The Buried Pyramid, by Jane Lindskold, was a free book I picked up off of the internet for my nook reader. I tend to be skeptical of “free” books, but as I began to read, The Buried Pyramid actually seemed to be some good. By about two-thirds of the way through, with a few minor qualms, I was actually really enjoying the book. Then my opinion abruptly changed: read on to find out why this book isn’t worth the paper it’s printed on.
The story follows Neville Hawthorne, an archeologist fascinated by ancient Egyptian ruins. He is recruited by Alphonse, a German enthusiast for all things Egyptian, to help him find the Valley of Dust, and the ancient tomb of Neferankhotep, pharaoh of Egypt. Through various circumstances, the expedition is scattered, and the elusive Valley remains hidden to man’s eyes.
Ten years later; Neville has unsuccessfully tried to bury his urge to go back and finish the job, and resolves once again to find the Valley of Dust. The day before he leaves England for Egypt, his plans are complicated by the arrival of Jenny Benet, his niece from America. Despite all his objections she accompanies him to Egypt, and together with an old army friend and an eccentric linguist, Neville and Jenny set off to find the Valley of Dust. But all along their journey they are confronted with puzzling notes from a mysterious person called the Sphinx, and are inexplicably followed by the Lady Cheshire, a mere tourist and friend of the family who has an enormous curiosity at divining their true intents.
The set up and premise of this book is intriguing. An ancient pharaoh’s tomb, what could be better? The characters are engaging and interesting and the story really does hold you in. There are a couple instances of technical errors of bad writing, but overall the book is well-written. The story is engrossing and you’ll be reading for long sessions to find out what happens.
Enter the three-quarters mark of the book. Though up until this point there are a few minor comments about God and the ancient religion of the pharaohs, they aren’t very many and just made me vaguely uncomfortable. That all changes at this point (warning: fairly major spoilers ahead). The party is trapped in the actual tomb of Neferankhotep, in a deep pit with no exits. Bedouin raiders are aboveground, determined to keep them from escaping. Then, the group finds a door.
They exit this door into, quite literally, la-la land. They meet Ra, and his boat that travels across the sky. The explorers form the crew for Ra’s ship and must fight off the evil gods who would stop Ra on his journey. When they reach the end, they enter the ancient judging places of the Egyptians, and are judged by all the Egyptian gods on their lives. What’s so mind-boggling is that the author apparently intends this part of the book to sound, well, real. But conversations with Egyptian gods and over a hundred pages full of pagan junk isn’t exactly realistic sounding.

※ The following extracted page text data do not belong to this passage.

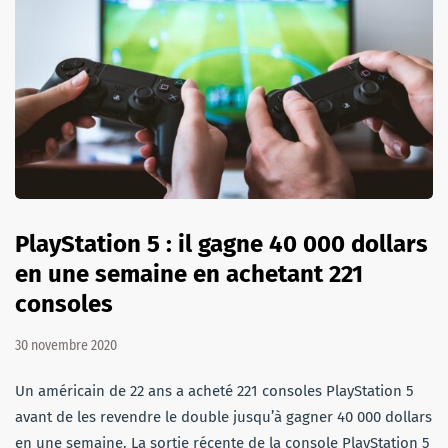
PlayStation 5 : il gagne 40 000 dollars
en une semaine en achetant 221
consoles
30 novembre 2020
Un américain de 22 ans a acheté 221 consoles PlayStation 5
avant de les revendre le double jusqu’à gagner 40 000 dollars
en une semaine. La sortie récente de la console PlayStation 5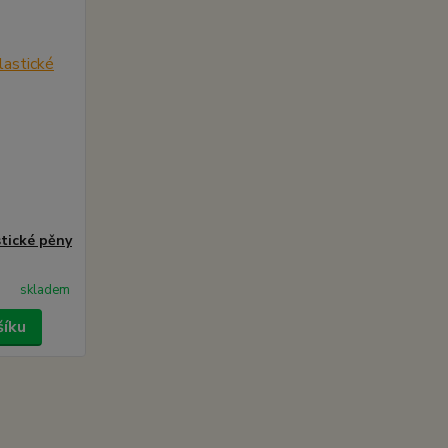
tické pěny
skladem
šíku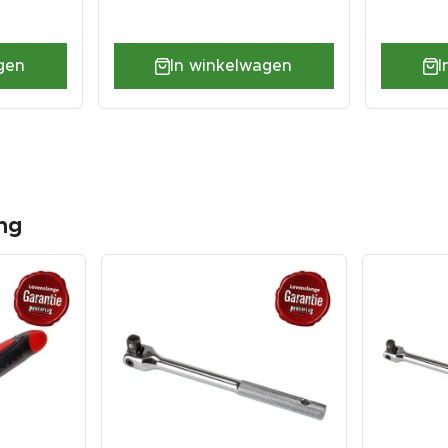
gen
In winkelwagen
I
ng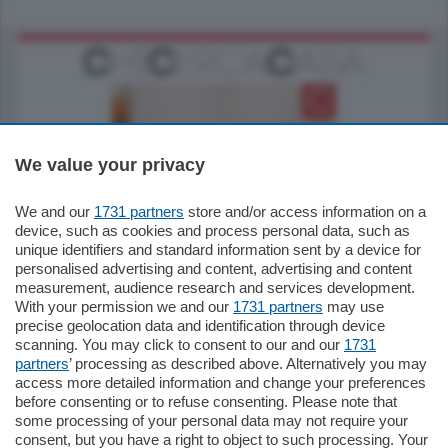
We value your privacy
185.000
€
We and our
1731 partners
store and/or access information on a
device, such as cookies and process personal data, such as
Cernobbio - Como
unique identifiers and standard information sent by a device for
Appartamento
personalised advertising and content, advertising and content
Situato nella tranquilla frazione di Piazza
measurement, audience research and services development.
Santo Stefano, in un contesto riservato e a
With your permission we and our
1731 partners
may use
pochi minuti …
precise geolocation data and identification through device
scanning. You may click to consent to our and our
1731
mq.
80
partners
’ processing as described above. Alternatively you may
access more detailed information and change your preferences
before consenting or to refuse consenting. Please note that
some processing of your personal data may not require your
consent, but you have a right to object to such processing. Your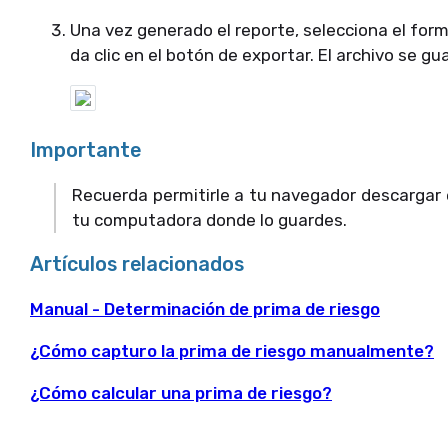
Una vez generado el reporte, selecciona el form
da clic en el botón de exportar. El archivo se 
Importante
Recuerda permitirle a tu navegador descargar el
tu computadora donde lo guardes.
Artículos relacionados
Manual - Determinación de prima de riesgo
¿Cómo capturo la prima de riesgo manualmente?
¿Cómo calcular una prima de riesgo?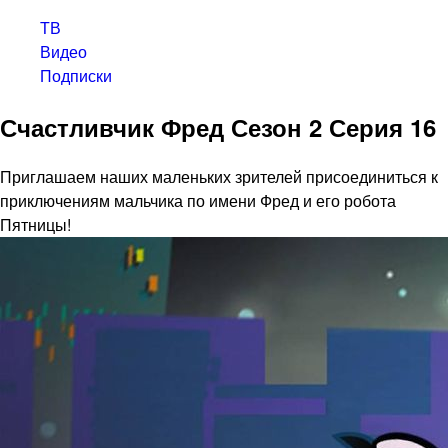
ТВ
Видео
Подписки
Счастливчик Фред Сезон 2 Серия 16
Приглашаем наших маленьких зрителей присоединиться к
приключениям мальчика по имени Фред и его робота
Пятницы!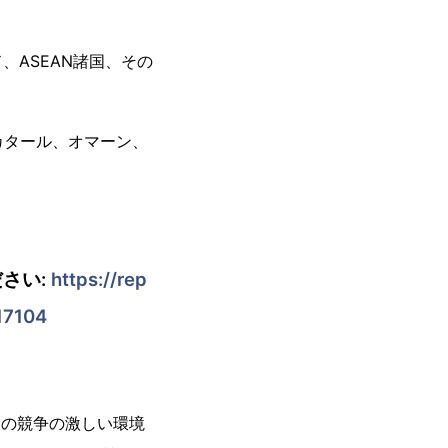
ASEAN諸国、その
カタール、オマーン、
さい:
https://rep
17104
今日の競争の激しい環境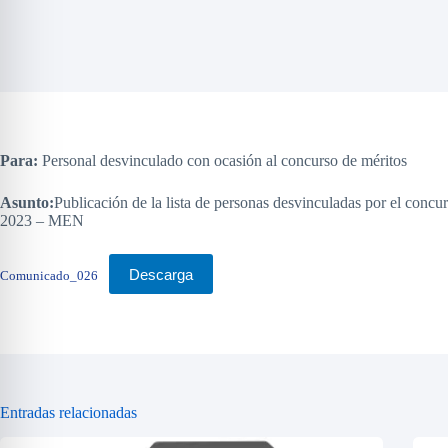
Para:
Personal desvinculado con ocasión al concurso de méritos
Asunto:
Publicación de la lista de personas desvinculadas por el concur
2023 – MEN
Descarga
Comunicado_026
Entradas relacionadas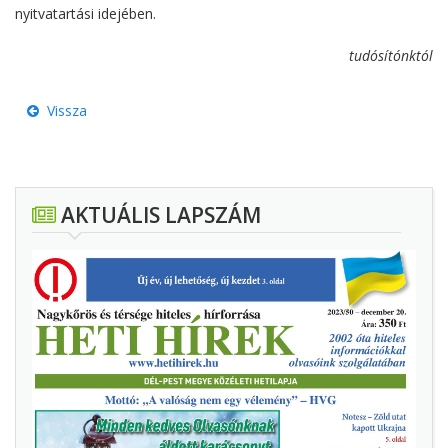
nyitvatartási idejében.
tudósítónktól
Vissza
AKTUÁLIS LAPSZÁM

After completing a quest set before them, the explorers are offered paradise, but choose instead (conveniently) to return to the real world. The gods place them in the town of Luxor, and in a Narnia-esque moment, no time has passed and they are touring the ruins there, as normal British tourists. This actually passes for the last quarter of the book.
I’ll leave you to judge for yourself. For me, this sort of stuff isn’t just annoying story-wise, it’s also wrong. Why fill your head with one hundred pages of Egyptian theology. For me, that’s a huge point against this book. The minor technical errors round it out, and I can only rate this book at a sorry two starts out of five. If the author had taken the time to come up with a half-good ending for a decent adventure story, perhaps this book would have garnered three or four stars. But as it is, it’s just not worth your time.